__Lesetext__.
►

Was ist passiert?
Seit Januar 2025 führt eine chinesischsprachige Hackergruppe eine Serie gezielter Cyberanschläge gegen Regierungsorganisationen in Zentralasien durch. Betroffen sind Institutionen in Afghanistan, Kirgisistan, Tadschikistan, Usbekistan, Kasachstan und der Syrischen Arabischen Republik. Die Angreifer nutzen die Malware-Familien OctLurk und SilkLurk, um Ziele in den Bereichen Gesundheitswesen, Forschung und Behörden zu infiltrieren.
Hintergrund & Bedeutung
Diese Kampagne zeigt ein gezieltes Interesse an staatlichen Infrastrukturen und sensiblen Daten in geopolitisch bedeutsamen Regionen. Die Verwendung spezialisierter Malware deutet auf erhebliche Ressourcen und Expertise hin. OctLurk und SilkLurk sind bekannt dafür, tiefe Netzwerkpenetrationen zu ermöglichen und Daten exfiltrieren zu können. Solche Anschläge gefährden nationale Sicherheit, medizinische Versorgung und Forschungsergebnisse erheblich. Die gezielte Auswahl der Länder lässt vermuten, dass es um strategische und wirtschaftliche Interessen geht.

◄

[Gesammelte Dateneinträge]
►

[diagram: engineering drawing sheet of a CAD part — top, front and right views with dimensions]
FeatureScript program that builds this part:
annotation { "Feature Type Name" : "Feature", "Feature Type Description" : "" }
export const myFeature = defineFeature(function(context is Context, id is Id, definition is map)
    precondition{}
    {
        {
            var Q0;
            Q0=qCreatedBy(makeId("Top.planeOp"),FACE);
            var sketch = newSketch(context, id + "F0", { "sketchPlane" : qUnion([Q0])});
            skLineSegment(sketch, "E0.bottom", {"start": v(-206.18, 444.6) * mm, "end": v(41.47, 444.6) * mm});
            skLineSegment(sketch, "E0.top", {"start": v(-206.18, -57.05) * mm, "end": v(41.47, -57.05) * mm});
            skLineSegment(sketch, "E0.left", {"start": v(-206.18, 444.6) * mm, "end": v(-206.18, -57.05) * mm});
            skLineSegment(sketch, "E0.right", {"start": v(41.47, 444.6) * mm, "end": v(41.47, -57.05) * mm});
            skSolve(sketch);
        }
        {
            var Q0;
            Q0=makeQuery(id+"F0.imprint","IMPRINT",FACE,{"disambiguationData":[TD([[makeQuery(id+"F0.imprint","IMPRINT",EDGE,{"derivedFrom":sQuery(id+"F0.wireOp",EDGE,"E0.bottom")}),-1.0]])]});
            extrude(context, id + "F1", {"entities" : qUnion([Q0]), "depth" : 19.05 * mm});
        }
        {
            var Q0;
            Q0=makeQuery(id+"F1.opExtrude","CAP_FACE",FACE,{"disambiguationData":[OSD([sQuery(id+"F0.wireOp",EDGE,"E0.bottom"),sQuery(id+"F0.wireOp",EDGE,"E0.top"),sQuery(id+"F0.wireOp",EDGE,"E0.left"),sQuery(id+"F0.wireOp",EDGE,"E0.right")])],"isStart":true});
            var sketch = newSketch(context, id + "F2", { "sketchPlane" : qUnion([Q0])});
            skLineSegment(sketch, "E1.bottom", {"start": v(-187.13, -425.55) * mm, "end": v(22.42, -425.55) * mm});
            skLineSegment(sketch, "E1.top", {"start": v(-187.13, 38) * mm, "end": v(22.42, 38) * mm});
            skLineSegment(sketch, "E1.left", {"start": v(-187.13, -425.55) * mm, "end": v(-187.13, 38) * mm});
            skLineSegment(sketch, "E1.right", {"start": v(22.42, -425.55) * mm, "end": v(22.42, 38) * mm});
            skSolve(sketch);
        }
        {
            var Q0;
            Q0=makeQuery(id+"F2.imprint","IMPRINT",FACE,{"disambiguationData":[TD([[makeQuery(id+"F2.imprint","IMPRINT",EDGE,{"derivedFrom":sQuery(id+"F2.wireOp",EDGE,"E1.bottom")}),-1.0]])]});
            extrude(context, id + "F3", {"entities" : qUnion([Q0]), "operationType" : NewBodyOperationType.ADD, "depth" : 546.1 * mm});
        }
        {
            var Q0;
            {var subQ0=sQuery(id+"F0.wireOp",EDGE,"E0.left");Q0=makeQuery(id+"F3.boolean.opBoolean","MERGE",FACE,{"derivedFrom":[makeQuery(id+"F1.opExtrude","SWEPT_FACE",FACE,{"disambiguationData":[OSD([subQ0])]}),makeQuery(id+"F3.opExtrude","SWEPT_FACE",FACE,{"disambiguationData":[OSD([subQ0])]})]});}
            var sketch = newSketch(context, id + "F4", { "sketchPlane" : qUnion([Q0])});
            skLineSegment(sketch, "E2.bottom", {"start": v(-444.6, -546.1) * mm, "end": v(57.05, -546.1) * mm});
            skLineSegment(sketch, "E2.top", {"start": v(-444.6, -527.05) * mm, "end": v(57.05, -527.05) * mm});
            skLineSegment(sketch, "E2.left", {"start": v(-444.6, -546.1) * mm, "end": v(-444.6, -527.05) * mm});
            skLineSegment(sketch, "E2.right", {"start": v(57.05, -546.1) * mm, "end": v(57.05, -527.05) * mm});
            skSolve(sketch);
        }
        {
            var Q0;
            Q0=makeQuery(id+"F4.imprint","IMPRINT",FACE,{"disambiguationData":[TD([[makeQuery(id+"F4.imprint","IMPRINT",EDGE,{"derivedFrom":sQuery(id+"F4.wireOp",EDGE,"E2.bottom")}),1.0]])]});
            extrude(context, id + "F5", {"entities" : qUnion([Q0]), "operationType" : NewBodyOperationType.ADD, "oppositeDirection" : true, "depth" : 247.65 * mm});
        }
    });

◄

__Arbeitsanweisung__. Gib den Abschnitt des Lesetexts wortgetreu wieder, der mit „Seit Januar 2025“ beginnt und mit „Behörden zu infiltrieren.“ endet. Die Einträge sind eigenständiges Material und gehören nicht zum Lesetext.

__Lösung__.
Seit Januar 2025 führt eine chinesischsprachige Hackergruppe eine Serie gezielter Cyberanschläge gegen Regierungsorganisationen in Zentralasien durch. Betroffen sind Institutionen in Afghanistan, Kirgisistan, Tadschikistan, Usbekistan, Kasachstan und der Syrischen Arabischen Republik. Die Angreifer nutzen die Malware-Familien OctLurk und SilkLurk, um Ziele in den Bereichen Gesundheitswesen, Forschung und Behörden zu infiltrieren.